Theoretische Koalitionsvarianten

Foto: CTK
0:00
/
0:00

Seit 14h haben die Wahllokale geschlossen und mit Spannung werden die ersten Hochrechnungen erwartet. Sicher zu sein scheint nach allen Umfragen der letzten Wochen bereits vor Bekannt werden des amtlichen Endergebnisses Eines: keine der angetretenen Parteien kann voraussichtlich mit einer absoluten Stimmenmehrheit rechnen. Die entscheidende Frage, über die in den letzten Tagen und Wochen in Tschechien spekuliert wurde, lautete daher: Wer wird mit wem eine Koalition eingehen?

Foto: CTK
Radio Prag hat den Politologen Robert Schuster vom Prager Institut für internationale Beziehungen gefragt, welche Koalitions-Varianten am Wahrscheinlichsten sind.

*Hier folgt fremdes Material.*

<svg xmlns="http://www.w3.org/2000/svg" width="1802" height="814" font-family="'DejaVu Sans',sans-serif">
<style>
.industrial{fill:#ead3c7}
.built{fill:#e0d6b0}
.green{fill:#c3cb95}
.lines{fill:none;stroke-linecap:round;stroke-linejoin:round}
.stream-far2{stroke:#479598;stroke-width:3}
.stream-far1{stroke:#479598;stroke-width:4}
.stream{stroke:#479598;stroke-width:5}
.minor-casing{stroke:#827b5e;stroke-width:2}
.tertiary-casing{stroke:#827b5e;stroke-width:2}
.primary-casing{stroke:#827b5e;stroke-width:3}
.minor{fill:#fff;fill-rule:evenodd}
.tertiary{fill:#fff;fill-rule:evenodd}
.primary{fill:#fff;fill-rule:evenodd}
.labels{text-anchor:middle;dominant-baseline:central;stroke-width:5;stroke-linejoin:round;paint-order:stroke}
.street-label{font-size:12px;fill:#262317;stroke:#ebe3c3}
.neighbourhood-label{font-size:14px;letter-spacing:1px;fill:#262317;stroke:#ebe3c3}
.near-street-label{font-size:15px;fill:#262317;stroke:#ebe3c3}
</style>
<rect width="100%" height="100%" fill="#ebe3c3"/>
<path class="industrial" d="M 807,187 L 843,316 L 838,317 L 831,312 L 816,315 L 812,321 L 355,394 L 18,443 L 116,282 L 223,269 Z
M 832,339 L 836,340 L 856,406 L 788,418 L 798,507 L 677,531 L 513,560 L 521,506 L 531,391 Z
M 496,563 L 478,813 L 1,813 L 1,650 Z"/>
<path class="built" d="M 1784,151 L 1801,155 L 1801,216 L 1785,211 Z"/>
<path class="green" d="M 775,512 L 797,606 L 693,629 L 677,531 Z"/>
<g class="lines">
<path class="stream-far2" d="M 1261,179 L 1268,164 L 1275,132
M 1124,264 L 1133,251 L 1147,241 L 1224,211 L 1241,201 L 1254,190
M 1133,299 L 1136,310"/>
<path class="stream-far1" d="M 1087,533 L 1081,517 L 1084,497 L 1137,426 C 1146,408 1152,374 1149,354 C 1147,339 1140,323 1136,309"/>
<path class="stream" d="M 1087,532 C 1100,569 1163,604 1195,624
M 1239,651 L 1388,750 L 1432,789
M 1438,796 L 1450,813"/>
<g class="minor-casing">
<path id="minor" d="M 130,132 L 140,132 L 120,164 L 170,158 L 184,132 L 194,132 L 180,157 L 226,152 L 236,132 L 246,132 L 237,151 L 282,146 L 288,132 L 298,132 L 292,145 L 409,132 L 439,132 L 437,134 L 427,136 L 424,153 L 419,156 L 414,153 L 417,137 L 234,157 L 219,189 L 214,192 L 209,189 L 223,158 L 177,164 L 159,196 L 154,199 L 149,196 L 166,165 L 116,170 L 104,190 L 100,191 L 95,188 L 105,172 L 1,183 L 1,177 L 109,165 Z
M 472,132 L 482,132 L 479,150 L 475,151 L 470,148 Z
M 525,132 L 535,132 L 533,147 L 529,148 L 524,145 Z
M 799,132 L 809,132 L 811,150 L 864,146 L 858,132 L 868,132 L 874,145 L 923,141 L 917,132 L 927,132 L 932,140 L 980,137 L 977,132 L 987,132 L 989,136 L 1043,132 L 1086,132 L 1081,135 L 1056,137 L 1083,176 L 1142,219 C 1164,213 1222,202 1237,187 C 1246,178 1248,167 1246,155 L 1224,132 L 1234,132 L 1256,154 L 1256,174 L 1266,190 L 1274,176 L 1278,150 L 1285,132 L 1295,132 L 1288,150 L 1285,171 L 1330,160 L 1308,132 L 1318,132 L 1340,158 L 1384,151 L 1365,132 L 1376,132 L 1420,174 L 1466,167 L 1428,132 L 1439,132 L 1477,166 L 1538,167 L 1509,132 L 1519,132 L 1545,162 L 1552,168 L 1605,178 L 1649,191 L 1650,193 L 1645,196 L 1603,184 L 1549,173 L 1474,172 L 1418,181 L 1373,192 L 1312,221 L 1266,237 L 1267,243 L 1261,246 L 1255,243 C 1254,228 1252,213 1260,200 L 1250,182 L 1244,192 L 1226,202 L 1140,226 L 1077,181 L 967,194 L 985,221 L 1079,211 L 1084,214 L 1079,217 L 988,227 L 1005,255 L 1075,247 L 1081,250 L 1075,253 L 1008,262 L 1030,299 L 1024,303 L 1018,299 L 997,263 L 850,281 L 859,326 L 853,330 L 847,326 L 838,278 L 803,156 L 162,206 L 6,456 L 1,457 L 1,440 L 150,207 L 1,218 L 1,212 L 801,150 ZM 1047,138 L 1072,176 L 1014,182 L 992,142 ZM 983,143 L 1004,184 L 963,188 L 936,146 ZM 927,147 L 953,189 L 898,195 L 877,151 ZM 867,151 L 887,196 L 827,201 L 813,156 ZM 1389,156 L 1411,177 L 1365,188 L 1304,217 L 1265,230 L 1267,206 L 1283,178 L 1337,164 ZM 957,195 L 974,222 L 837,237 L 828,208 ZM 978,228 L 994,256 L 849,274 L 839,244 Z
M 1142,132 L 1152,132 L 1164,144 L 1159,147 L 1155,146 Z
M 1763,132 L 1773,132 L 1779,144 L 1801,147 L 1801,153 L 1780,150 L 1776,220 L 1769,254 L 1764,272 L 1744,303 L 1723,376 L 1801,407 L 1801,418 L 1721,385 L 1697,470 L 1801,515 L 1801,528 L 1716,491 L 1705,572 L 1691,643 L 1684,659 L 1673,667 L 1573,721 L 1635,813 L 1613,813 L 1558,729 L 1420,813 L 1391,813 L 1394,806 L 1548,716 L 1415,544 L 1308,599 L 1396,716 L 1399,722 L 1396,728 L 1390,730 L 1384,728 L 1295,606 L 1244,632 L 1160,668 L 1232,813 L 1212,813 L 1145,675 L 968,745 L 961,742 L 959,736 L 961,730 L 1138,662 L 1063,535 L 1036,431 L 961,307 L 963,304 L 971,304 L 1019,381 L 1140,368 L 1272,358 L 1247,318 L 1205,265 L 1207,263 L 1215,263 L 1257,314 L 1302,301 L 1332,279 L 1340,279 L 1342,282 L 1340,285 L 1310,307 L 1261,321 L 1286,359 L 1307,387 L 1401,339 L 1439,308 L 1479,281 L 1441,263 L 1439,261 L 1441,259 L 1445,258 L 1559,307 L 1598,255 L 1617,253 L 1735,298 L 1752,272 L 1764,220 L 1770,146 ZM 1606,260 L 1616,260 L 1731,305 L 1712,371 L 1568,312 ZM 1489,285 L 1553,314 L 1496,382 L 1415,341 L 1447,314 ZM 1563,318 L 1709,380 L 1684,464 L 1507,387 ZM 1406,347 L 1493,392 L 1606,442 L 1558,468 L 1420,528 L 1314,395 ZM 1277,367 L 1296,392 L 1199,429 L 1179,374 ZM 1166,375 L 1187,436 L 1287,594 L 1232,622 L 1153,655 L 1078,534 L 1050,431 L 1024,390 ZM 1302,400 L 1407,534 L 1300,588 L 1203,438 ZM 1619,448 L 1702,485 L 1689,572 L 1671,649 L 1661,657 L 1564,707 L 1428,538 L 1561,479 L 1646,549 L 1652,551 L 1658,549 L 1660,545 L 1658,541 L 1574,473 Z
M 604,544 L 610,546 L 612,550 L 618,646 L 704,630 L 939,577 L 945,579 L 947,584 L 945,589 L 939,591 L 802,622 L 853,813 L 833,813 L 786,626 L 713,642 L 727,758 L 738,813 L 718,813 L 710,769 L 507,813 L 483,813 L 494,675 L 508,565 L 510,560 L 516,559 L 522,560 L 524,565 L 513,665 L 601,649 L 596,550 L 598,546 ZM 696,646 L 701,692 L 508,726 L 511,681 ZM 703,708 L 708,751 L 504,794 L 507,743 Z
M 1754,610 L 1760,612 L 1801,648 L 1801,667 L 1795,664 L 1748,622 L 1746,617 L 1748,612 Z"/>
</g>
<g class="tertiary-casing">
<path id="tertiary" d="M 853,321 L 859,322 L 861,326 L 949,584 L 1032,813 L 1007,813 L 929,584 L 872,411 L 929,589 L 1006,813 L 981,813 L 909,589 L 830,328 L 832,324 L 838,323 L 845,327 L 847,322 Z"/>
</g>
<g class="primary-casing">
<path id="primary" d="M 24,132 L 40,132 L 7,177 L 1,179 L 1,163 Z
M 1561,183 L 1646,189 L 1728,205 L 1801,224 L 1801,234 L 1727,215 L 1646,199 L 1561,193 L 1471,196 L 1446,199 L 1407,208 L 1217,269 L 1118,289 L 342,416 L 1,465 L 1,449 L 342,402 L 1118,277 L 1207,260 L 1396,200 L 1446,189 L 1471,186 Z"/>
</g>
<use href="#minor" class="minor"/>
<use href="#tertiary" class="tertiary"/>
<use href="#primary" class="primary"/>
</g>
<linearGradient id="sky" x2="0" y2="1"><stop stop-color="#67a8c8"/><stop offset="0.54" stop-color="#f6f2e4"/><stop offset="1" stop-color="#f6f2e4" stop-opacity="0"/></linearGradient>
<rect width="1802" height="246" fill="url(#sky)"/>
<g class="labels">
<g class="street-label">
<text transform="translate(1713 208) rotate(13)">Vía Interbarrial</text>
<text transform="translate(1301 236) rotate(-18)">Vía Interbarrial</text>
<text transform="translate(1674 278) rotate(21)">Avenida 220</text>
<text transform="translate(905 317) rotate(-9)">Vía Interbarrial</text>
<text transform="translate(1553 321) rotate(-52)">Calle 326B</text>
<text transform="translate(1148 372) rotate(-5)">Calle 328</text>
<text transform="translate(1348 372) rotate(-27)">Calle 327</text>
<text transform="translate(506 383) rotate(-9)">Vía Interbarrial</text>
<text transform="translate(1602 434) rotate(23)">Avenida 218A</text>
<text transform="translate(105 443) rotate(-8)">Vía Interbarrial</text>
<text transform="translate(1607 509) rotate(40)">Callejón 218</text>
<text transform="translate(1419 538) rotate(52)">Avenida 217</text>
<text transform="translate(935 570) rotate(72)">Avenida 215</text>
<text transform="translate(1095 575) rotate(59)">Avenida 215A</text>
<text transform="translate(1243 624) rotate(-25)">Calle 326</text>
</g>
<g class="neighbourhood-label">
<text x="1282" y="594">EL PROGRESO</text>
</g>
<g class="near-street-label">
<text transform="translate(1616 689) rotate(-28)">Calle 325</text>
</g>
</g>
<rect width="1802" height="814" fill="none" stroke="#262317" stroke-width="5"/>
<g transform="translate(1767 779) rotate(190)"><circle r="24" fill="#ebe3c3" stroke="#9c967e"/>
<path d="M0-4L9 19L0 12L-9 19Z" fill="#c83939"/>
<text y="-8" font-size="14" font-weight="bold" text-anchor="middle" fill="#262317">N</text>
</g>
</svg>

Egal welche der beiden größten Parteien - die regierenden Sozialdemokraten oder die oppositionellen Bürgerdemokraten - die meisten Stimmen erhalten: eine sehr wahrscheinliche Variante sei in jedem Fall eine große Koalition zwischen den beiden, meint Robert Schuster:

"Diese Koalition scheint jetzt momentan ausgeschlossen zu sein, weil die beiden großen Parteien sich gerade in den letzten Tagen vor der Wahl nichts geschenkt, sondern sich zum Teil heftig persönlich attackiert haben. Aber natürlich ist nach der Wahl immer alles anders, und da können dann gerade die Parteien zusammen gehen, die sich vorher massiv bekriegt haben. Zudem gibt es eine wichtige Parallele: Bei den Wahlen 1998 gab es ebenfalls einen sehr polarisierenden Wahlkampf zwischen Sozialdemokraten und Bürgerdemokraten und dennoch haben sich die beiden Parteien nach der Wahl geeinigt. Zwar nicht auf eine große Koalition, aber die Bürgerdemokraten haben eine sozialdemokratische Minderheitsregierung die ganze Legislaturperiode über toleriert. Das heißt, die beiden Parteien, die sich vorher unerbittlich gegenüber standen, haben dann nach der Wahl gemeinsame Sache gemacht."

Für den Fall, dass am Ende die Sozialdemokraten erneut als Sieger aus den Wahlen hervorgehen, wäre eine sozialdemokratische Minderheitsregierung unter Tolerierung der Kommunisten eine äußerst wahrscheinliche Variante, meint Robert Schuster:

Milos Zeman im Wahllokal  (Foto: CTK)
"Das ist ein Szenario, das von den führenden Sozialdemokraten schon seit langem favorisiert wird - beginnend mit Premierminister Jiri Paroubek, aber natürlich auch schon mit Milos Zeman, dem früheren Vorsitzenden, der nach wie vor einen sehr großen Einfluss auf das Innenleben der Partei hat. Und ich kann mir gut vorstellen, dass wenn sich die Sozialdemokraten letztendlich anders entscheiden würden und eventuell eine große Koalition eingehen würden oder sogar ein Bündnis mit den beiden kleineren Parteien, den Christdemokraten und den Grünen, schmieden würden, die zwar eine Mehrheit, aber nur eine knappe Mehrheit hätte, dass sich die Sozialdemokraten dann in einer ähnlichen Situation befänden wie bereits in den vergangenen vier Jahren: Sie könnten sich der Unterstützung ihrer eigenen, sozialdemokratischen Mitglieder nicht mehr sicher sein. Denn da war es ja immer so, dass die Sozialdemokraten das Gefühl hatten, sie können mit den beiden kleineren bürgerlichen Parteien keine akzentuiert linke Politik machen, das können sie nur mit den Kommunisten. Und deshalb ist dieser Ruf nach einer wenn auch indirekten Zusammenarbeit mit den Kommunisten sehr stark."